───── Data shown ─────

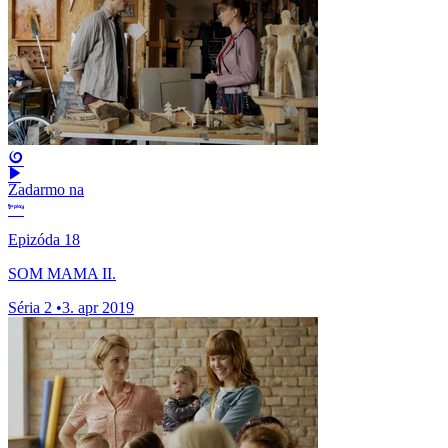
Zadarmo na
Epizóda 18
SOM MAMA II.
Séria 2
•
3. apr 2019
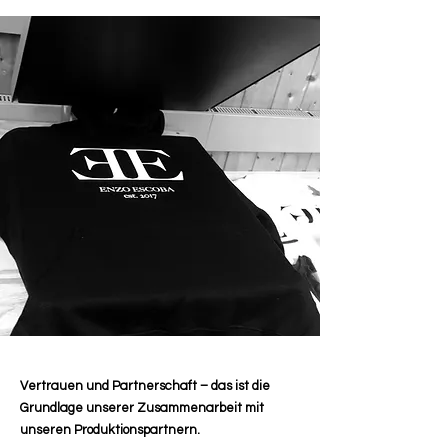
Vertrauen und Partnerschaft – das ist die
Grundlage unserer Zusammenarbeit mit
unseren Produktionspartnern.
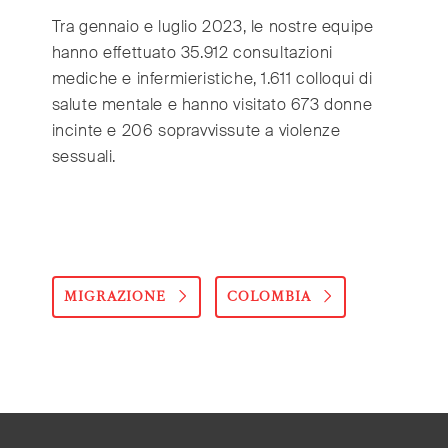
Tra gennaio e luglio 2023, le nostre equipe
hanno effettuato 35.912 consultazioni
mediche e infermieristiche, 1.611 colloqui di
salute mentale e hanno visitato 673 donne
incinte e 206 sopravvissute a violenze
sessuali.
MIGRAZIONE
COLOMBIA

─────

◆ **What to produce**
Check each line of the listing above for the string "hanno" and return those that contain it.

◆ **The answer**
hanno effettuato 35.912 consultazioni
salute mentale e hanno visitato 673 donne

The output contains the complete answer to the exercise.